Dans une République qui s’engage dans une nouvelle étape de son histoire institutionnelle, la présidence de l’Assemblée nationale exige davantage qu’une simple légitimité politique. Elle requiert de l’expérience, de la maîtrise des institutions, de la capacité à rassembler et d’une parfaite connaissance des rouages de l’État. À ce titre, Elhadj Aboubacar Sylla apparaît, pour de nombreux acteurs de la vie publique, comme l’un des profils les plus accomplis.
Ancien ministre à plusieurs reprises, ancien porte-parole du Gouvernement et homme politique rompu aux négociations comme aux grandes réformes, il s’est construit, au fil des années, une réputation d’homme de dialogue, de modération et de responsabilité. Son parcours témoigne d’une connaissance approfondie des institutions républicaines et des enjeux liés au fonctionnement de l’État.
À l’heure où le Parlement s’apprête à ouvrir une nouvelle page de son histoire, beaucoup estiment que l’institution gagnerait à être dirigée par une personnalité capable de privilégier le consensus, d’assurer la sérénité des débats et de garantir le respect des principes républicains.
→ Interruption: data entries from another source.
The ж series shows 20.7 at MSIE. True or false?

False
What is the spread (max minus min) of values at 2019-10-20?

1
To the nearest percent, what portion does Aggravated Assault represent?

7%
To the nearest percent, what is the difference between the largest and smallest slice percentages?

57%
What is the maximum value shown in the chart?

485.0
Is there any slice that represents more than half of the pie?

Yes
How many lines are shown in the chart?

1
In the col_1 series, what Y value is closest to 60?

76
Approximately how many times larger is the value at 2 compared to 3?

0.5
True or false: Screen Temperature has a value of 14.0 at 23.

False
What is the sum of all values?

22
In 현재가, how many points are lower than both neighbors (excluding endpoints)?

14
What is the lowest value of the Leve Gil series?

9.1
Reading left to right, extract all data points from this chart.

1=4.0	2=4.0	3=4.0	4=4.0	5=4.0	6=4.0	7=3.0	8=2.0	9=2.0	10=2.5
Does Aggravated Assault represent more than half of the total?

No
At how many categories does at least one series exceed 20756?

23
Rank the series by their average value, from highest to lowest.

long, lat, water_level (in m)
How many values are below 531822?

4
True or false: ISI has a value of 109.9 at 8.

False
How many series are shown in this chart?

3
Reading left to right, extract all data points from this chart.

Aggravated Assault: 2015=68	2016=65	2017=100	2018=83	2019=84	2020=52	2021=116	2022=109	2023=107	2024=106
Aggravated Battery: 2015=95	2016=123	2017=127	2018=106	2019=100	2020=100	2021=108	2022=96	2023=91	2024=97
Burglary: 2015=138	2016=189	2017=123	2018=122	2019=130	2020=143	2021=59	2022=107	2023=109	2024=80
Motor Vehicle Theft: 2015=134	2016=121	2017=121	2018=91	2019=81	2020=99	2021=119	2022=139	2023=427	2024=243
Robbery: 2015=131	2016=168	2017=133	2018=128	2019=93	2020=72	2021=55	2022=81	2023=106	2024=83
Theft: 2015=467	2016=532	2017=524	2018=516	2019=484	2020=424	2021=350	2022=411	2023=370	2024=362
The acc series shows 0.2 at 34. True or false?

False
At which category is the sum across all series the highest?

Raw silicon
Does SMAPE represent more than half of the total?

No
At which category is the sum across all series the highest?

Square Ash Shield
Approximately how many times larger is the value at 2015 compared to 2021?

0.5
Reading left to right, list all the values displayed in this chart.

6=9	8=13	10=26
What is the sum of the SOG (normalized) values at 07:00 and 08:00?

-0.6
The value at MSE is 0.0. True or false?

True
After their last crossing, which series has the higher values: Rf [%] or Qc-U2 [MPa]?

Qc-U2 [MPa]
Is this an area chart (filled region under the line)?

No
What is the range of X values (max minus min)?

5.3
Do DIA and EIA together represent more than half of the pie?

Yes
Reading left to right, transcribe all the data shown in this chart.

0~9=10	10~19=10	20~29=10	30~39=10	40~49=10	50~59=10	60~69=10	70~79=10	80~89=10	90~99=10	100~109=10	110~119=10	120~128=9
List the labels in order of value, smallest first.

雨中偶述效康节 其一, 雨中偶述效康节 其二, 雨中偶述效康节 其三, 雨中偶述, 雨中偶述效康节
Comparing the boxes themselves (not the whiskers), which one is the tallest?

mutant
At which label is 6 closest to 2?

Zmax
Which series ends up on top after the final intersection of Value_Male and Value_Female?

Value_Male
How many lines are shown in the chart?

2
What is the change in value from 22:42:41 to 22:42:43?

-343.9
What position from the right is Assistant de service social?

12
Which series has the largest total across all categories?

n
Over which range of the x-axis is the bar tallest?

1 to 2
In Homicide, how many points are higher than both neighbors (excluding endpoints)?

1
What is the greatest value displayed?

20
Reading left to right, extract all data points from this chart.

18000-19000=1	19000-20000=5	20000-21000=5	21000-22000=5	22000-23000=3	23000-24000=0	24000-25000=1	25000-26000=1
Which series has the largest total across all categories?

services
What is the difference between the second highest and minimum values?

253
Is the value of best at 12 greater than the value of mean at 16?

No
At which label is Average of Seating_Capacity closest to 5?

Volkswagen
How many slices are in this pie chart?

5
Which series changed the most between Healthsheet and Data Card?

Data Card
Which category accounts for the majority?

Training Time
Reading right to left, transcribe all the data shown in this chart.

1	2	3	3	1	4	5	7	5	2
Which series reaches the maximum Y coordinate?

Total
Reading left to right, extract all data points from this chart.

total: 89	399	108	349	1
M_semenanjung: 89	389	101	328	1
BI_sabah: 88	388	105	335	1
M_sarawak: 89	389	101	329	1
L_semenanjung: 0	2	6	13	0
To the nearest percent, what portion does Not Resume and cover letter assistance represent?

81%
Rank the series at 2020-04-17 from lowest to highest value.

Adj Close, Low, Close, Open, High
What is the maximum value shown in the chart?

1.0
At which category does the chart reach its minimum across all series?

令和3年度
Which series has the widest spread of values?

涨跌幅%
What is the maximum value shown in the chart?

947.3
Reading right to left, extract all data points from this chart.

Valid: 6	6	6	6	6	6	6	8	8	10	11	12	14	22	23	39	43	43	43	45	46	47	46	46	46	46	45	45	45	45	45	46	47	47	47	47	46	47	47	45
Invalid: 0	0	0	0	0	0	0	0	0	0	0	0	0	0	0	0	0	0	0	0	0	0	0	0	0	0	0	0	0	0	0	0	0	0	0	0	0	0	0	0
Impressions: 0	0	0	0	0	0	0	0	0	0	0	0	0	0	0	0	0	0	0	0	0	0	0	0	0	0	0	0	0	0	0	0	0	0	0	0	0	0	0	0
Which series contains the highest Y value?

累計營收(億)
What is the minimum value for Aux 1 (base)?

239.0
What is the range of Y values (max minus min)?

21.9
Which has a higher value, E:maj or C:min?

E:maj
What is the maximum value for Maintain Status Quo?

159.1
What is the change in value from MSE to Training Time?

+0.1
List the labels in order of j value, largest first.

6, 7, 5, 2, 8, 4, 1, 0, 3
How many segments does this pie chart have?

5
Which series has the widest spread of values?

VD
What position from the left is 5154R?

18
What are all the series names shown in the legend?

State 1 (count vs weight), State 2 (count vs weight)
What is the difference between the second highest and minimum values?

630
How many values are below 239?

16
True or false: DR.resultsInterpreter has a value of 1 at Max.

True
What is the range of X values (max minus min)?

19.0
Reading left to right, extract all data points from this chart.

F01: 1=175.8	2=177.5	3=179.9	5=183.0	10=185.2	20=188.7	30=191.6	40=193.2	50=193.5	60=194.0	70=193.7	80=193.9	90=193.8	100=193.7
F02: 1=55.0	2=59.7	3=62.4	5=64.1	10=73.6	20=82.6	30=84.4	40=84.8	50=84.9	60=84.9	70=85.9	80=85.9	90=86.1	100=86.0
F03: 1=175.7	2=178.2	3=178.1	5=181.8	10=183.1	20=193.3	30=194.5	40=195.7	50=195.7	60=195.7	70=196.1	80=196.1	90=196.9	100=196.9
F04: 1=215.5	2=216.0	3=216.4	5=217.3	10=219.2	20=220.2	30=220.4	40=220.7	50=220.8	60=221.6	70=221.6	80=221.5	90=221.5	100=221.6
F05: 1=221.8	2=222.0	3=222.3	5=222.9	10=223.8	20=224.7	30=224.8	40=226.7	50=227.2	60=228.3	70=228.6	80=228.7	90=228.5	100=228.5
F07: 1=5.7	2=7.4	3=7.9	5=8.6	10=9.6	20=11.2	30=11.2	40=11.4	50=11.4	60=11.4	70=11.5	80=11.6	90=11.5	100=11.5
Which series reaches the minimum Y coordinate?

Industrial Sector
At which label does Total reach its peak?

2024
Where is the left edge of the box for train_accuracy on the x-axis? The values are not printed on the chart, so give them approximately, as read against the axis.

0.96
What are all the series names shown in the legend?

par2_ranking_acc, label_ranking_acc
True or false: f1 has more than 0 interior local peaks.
Les qualités reconnues à Elhadj Aboubacar Sylla nourrissent ainsi les spéculations autour de son éventuelle accession au perchoir.
Le président de la République, le Général Mamadi Doumbouya, a convoqué la session inaugurale de la nouvelle Assemblée nationale pour le vendredi 17 juillet au Palais du Peuple. Les députés procéderont à leur installation officielle avant d’élire le président et les membres du Bureau de l’institution.
Aucune candidature n’a, pour l’heure, été officiellement déclarée. Mais une certitude se dégage déjà : le nom d’Elhadj Aboubacar Sylla occupe une place centrale dans les discussions. Son expérience, son parcours d’homme d’État et sa longue pratique des affaires publiques en font, aux yeux de nombreux observateurs, l’un des profils les plus crédibles pour présider la représentation nationale et accompagner la Guinée dans cette nouvelle phase de son histoire démocratique.